**Directive**
Return each entry exactly, so that nothing in the data differs from the original.

**Records shown**
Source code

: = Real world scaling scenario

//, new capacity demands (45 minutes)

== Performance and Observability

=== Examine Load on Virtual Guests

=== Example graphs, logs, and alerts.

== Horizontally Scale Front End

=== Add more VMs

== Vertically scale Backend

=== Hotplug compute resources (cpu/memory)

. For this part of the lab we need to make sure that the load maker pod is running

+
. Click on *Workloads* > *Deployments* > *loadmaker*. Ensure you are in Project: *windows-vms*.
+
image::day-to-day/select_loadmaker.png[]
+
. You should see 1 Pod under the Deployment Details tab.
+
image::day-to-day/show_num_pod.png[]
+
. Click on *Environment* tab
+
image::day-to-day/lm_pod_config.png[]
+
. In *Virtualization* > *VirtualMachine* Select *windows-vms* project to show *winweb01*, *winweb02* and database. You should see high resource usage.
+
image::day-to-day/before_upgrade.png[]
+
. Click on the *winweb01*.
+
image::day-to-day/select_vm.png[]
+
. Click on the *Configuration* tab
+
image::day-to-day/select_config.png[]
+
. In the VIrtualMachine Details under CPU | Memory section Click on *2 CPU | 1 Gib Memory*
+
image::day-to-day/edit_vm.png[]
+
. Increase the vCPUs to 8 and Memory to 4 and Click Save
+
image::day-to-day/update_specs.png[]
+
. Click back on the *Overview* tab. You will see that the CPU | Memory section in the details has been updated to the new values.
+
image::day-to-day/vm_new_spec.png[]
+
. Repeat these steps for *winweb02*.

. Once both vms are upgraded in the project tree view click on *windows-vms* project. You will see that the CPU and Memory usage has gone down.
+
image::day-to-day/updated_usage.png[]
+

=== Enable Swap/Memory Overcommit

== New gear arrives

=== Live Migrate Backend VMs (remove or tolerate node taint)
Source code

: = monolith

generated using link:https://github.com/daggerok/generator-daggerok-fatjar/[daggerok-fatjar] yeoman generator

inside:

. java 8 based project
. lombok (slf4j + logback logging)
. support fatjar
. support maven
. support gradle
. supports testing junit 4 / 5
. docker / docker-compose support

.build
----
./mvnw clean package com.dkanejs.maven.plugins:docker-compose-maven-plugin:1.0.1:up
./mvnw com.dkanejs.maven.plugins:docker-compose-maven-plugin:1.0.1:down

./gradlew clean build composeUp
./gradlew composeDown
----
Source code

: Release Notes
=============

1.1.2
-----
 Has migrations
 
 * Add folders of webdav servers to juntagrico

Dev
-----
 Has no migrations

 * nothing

**Task response**
Source code

: = Real world scaling scenario

//, new capacity demands (45 minutes)

== Performance and Observability

=== Examine Load on Virtual Guests

=== Example graphs, logs, and alerts.

== Horizontally Scale Front End

=== Add more VMs

== Vertically scale Backend

=== Hotplug compute resources (cpu/memory)

. For this part of the lab we need to make sure that the load maker pod is running

+
. Click on *Workloads* > *Deployments* > *loadmaker*. Ensure you are in Project: *windows-vms*.
+
image::day-to-day/select_loadmaker.png[]
+
. You should see 1 Pod under the Deployment Details tab.
+
image::day-to-day/show_num_pod.png[]
+
. Click on *Environment* tab
+
image::day-to-day/lm_pod_config.png[]
+
. In *Virtualization* > *VirtualMachine* Select *windows-vms* project to show *winweb01*, *winweb02* and database. You should see high resource usage.
+
image::day-to-day/before_upgrade.png[]
+
. Click on the *winweb01*.
+
image::day-to-day/select_vm.png[]
+
. Click on the *Configuration* tab
+
image::day-to-day/select_config.png[]
+
. In the VIrtualMachine Details under CPU | Memory section Click on *2 CPU | 1 Gib Memory*
+
image::day-to-day/edit_vm.png[]
+
. Increase the vCPUs to 8 and Memory to 4 and Click Save
+
image::day-to-day/update_specs.png[]
+
. Click back on the *Overview* tab. You will see that the CPU | Memory section in the details has been updated to the new values.
+
image::day-to-day/vm_new_spec.png[]
+
. Repeat these steps for *winweb02*.

. Once both vms are upgraded in the project tree view click on *windows-vms* project. You will see that the CPU and Memory usage has gone down.
+
image::day-to-day/updated_usage.png[]
+

=== Enable Swap/Memory Overcommit

== New gear arrives

=== Live Migrate Backend VMs (remove or tolerate node taint)
Source code

: = monolith

generated using link:https://github.com/daggerok/generator-daggerok-fatjar/[daggerok-fatjar] yeoman generator

inside:

. java 8 based project
. lombok (slf4j + logback logging)
. support fatjar
. support maven
. support gradle
. supports testing junit 4 / 5
. docker / docker-compose support

.build
----
./mvnw clean package com.dkanejs.maven.plugins:docker-compose-maven-plugin:1.0.1:up
./mvnw com.dkanejs.maven.plugins:docker-compose-maven-plugin:1.0.1:down

./gradlew clean build composeUp
./gradlew composeDown
----
Source code

: Release Notes
=============

1.1.2
-----
 Has migrations
 
 * Add folders of webdav servers to juntagrico

Dev
-----
 Has no migrations

 * nothing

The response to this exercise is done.